Our application is processing CZML streams every second. One scenario has a CZML update containing many polygons, triangles to be specific - average 100 polygons. These polygons are updated on every update cycle. The polygons update; however, with each update, there is a blinking effect on those polygons. All 100 polygons have unique identifiers.
The problem is your are specifying in the CZML that your polygons are static, so Cesium treats them that way on the client and triangulates them asynchronously in a background worker. The correct solution is to specify that your polygons are time-dynamic in the CZML, easiest way would be to wrap them in a CMZL interval for the time that they apply.
And via the Entity API you would use TimeIntervalCollectionProperty instead of CallbackProperty (for intervals, still use Callback for changing every frame).
Thanks for the information. We decided to not go with a time-based approach some time ago to adapt with legacy services. If the CZML is wrapped in a time interval, I’m curious to know how Cesium mitigates the blinking under the hood - versus static polygons.
For static polygons, is Cesium performing a remove-and-redraw? Thus, causing the blinking.
Yes, the blinking is caused by a remove-redraw. Static geometry is drawn asynchronously using webworkers to avoid unnecessary lag in the application.
To avoid blinking with dynamic polygons, we draw them synchronously. Here is a code example of how to add a polygon synchronously:
var viewer = new Cesium.Viewer(‘cesiumContainer’);
var scene = viewer.scene;
Our data provider was modified to wrap the CZML entities in a time interval - very similar to the “Intervals, Availability” demo on sandcastle. This mitigated the blinking; however, the problem when that is hooked in is the huge decrease in fps. With time-dynamic data, fps is bogged down to 1-3fps without roughly 100 time-dynamic polygon czml.

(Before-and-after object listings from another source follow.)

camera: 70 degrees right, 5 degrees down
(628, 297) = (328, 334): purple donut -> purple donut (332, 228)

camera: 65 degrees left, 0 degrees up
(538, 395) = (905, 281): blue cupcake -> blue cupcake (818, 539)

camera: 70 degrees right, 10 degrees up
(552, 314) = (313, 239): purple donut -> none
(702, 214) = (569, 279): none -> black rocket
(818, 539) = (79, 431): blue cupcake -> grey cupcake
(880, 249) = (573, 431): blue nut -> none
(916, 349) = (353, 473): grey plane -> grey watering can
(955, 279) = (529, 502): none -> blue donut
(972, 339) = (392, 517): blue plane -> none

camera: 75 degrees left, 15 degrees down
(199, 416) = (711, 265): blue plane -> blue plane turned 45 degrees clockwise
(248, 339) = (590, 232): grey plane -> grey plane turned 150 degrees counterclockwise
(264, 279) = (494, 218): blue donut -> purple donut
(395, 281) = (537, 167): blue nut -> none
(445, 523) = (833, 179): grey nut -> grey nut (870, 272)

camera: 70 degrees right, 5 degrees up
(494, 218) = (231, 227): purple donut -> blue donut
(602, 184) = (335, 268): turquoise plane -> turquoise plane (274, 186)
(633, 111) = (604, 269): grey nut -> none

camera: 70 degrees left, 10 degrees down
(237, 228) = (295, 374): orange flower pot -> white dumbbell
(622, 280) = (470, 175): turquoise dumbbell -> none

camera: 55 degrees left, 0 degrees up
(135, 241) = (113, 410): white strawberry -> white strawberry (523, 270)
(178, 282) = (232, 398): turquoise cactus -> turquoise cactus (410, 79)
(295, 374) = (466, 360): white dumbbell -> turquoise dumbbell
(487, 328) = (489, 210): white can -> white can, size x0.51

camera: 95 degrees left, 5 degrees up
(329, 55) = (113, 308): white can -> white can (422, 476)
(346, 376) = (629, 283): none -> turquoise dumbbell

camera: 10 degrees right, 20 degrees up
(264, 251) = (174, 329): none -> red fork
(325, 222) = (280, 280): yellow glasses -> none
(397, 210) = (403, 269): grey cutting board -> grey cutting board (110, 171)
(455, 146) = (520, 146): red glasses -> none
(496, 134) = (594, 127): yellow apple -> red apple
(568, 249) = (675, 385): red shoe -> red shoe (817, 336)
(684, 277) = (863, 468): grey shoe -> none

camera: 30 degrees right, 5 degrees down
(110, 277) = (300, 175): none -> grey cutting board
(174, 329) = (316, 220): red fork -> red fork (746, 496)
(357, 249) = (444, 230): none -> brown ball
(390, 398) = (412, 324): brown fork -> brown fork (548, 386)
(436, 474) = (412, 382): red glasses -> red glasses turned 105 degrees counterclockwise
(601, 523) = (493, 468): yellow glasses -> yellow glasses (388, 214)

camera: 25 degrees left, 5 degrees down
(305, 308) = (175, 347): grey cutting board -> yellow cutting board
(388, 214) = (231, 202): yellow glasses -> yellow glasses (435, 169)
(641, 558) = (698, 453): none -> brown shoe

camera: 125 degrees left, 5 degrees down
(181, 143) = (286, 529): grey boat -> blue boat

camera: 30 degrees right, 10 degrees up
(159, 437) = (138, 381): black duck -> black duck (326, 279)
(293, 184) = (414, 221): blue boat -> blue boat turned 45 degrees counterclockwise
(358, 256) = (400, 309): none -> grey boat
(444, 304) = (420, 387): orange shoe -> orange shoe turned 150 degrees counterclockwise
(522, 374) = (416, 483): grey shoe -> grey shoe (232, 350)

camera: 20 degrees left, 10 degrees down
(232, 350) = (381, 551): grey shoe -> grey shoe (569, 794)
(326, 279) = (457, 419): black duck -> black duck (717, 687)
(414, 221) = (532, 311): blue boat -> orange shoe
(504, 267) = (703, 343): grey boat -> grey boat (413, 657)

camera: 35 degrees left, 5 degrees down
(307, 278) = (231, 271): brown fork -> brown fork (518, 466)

Was wondering if there should be any settings with the CzmlDataSource.DataSourceClock that needs to be configured or sychronized with Viewer.clock? The CzmlDataSource is initialized with ~30 day time interval - x days in the past, and y days in the future from the current time (below).
The browser is receiving czml updates every second and an polygon entity is available for the entire scenario time interval; each polygon position is wrapped in a time interval that can change each second. Is there a performance cap that Cesium can support as far as how many time-dynamic entities can be supported?